TASK INSTRUCTIONS
Pictures are to be left out, and every entry repeated exactly.

Electronics source listings
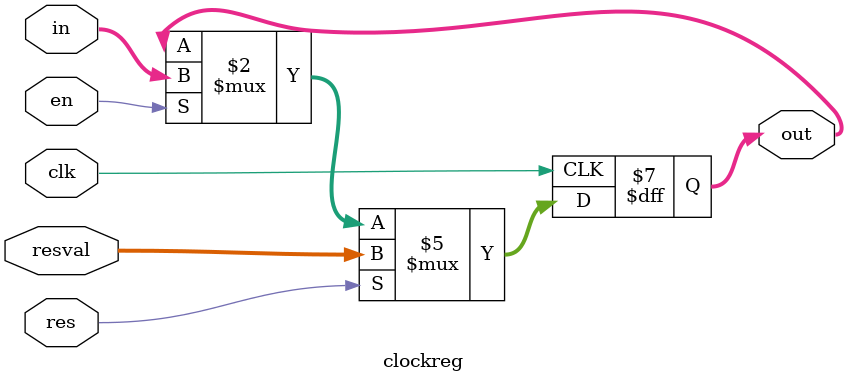
<source format=v>
module clockreg(out, in, en, res, resval, clk);
    parameter size = 8;
    output [size-1:0] out;
    reg [size-1:0] out;
    input [size-1:0] in;
    input en, res, clk;
    input [size-1:0] resval;

always @(posedge clk) begin
    if (res)
        out <= resval;
    else if(en)
        out <= in;
    end
endmodule
</source>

EXERCISE OUTPUT
<source format=v>
module clockreg(out, in, en, res, resval, clk);
    parameter size = 8;
    output [size-1:0] out;
    reg [size-1:0] out;
    input [size-1:0] in;
    input en, res, clk;
    input [size-1:0] resval;

always @(posedge clk) begin
    if (res)
        out <= resval;
    else if(en)
        out <= in;
    end
endmodule
</source>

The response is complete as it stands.